### Data section
★ ★ ★ ★ ★ ★ ★

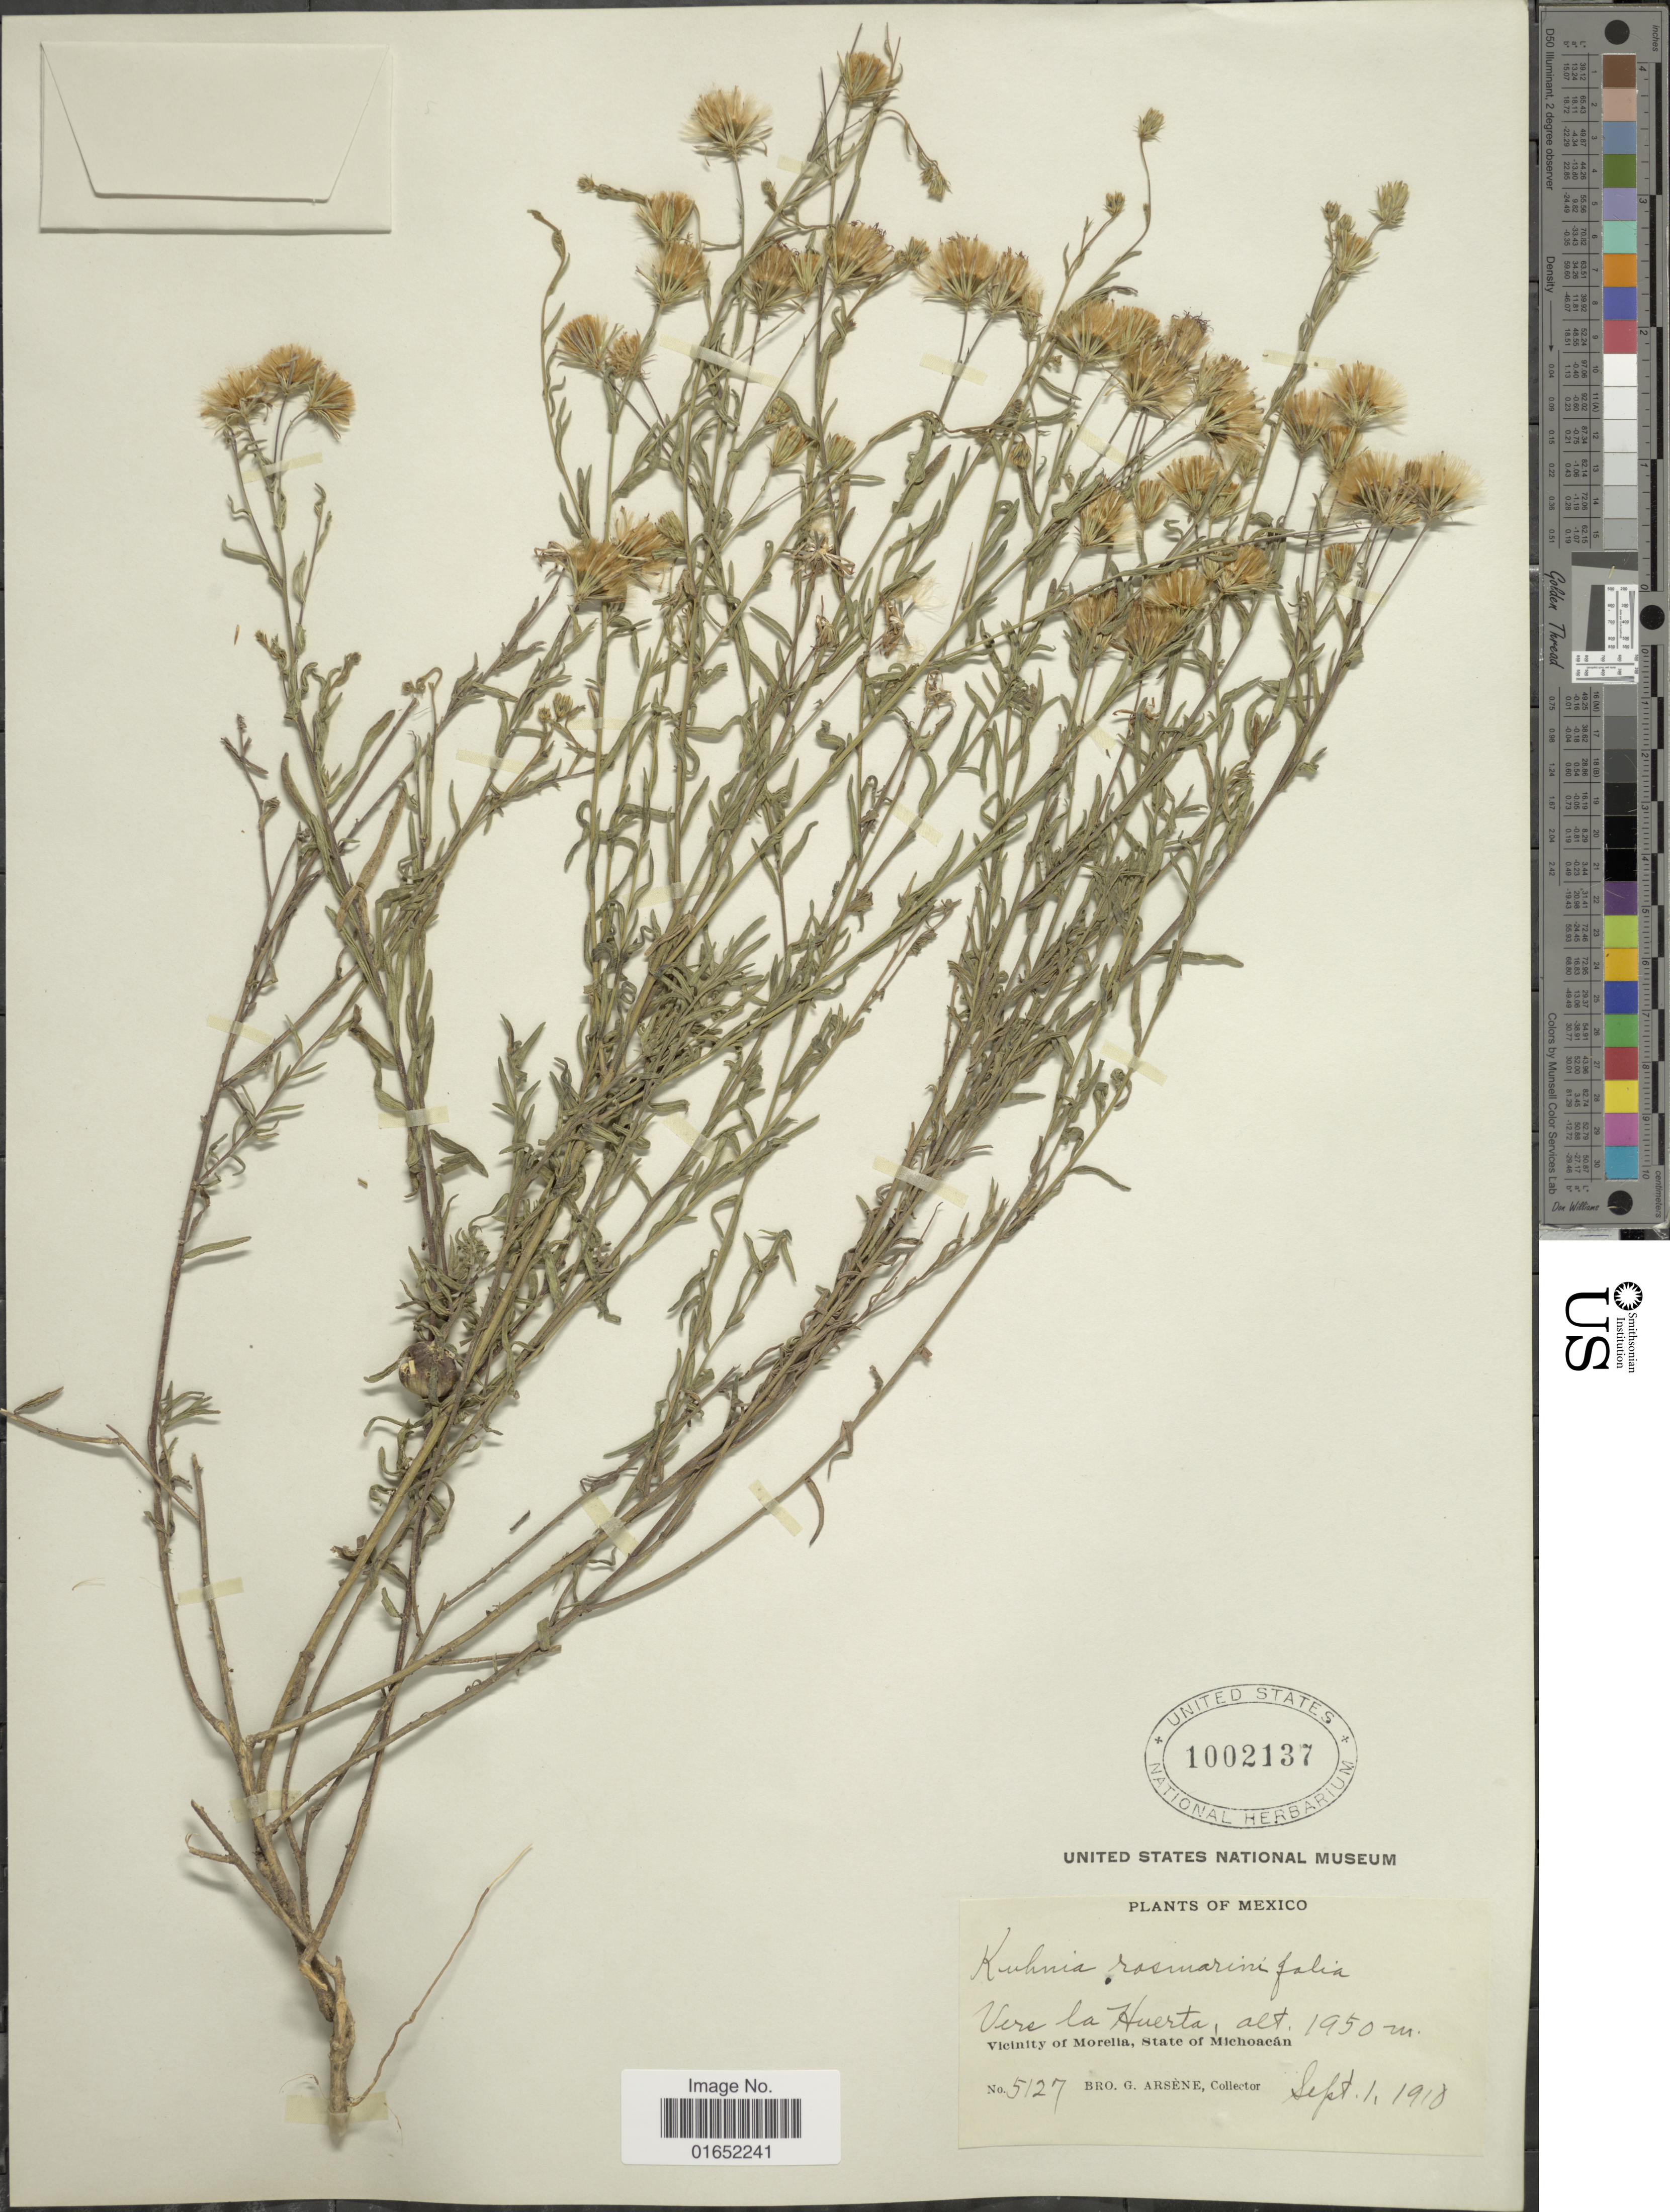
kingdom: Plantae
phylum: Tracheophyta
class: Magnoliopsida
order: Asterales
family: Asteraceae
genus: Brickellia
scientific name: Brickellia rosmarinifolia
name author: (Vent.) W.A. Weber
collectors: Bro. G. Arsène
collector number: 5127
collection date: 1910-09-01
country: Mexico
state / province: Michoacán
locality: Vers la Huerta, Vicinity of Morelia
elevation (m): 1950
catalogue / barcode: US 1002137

★ ★ ★ ★ ★ ★ ★

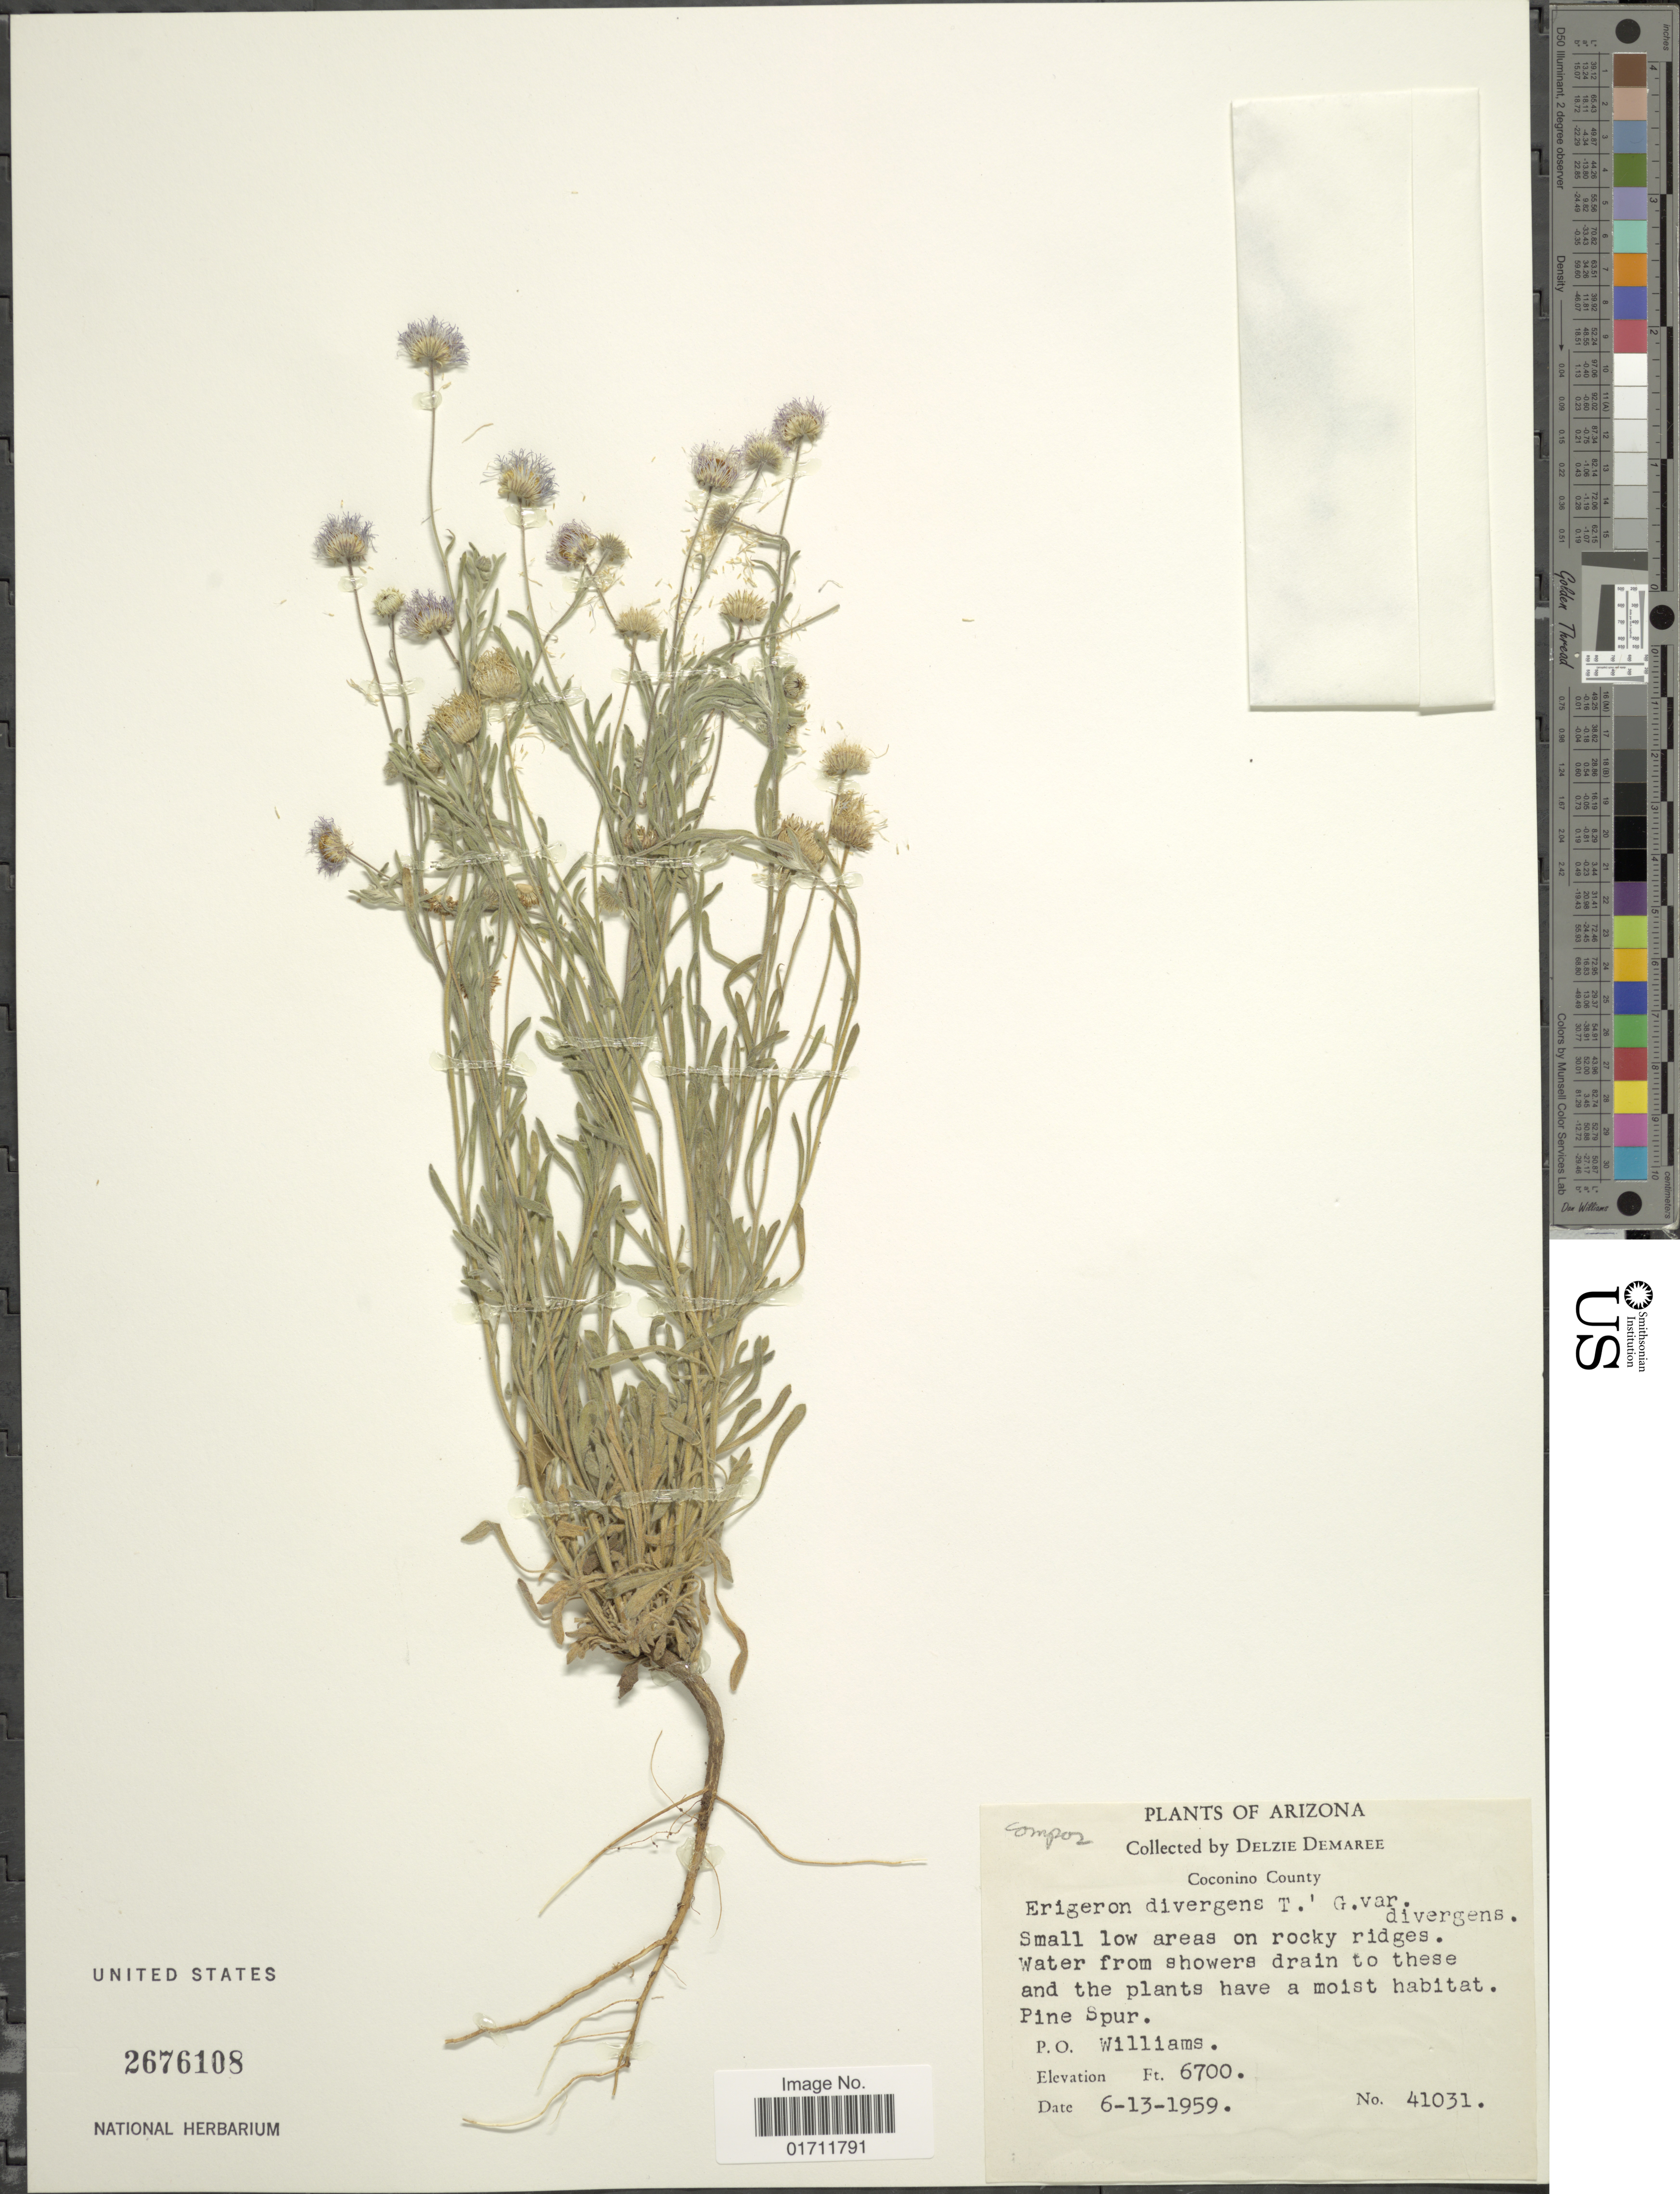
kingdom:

★ ★ ★ ★ ★ ★ ★

### Instructions to follow
Copy the lines of the items word for word, from the line with "kingdom: Plantae" up to and including the line with "elevation (m): 1950".

### Solution
kingdom: Plantae
phylum: Tracheophyta
class: Magnoliopsida
order: Asterales
family: Asteraceae
genus: Brickellia
scientific name: Brickellia rosmarinifolia
name author: (Vent.) W.A. Weber
collectors: Bro. G. Arsène
collector number: 5127
collection date: 1910-09-01
country: Mexico
state / province: Michoacán
locality: Vers la Huerta, Vicinity of Morelia
elevation (m): 1950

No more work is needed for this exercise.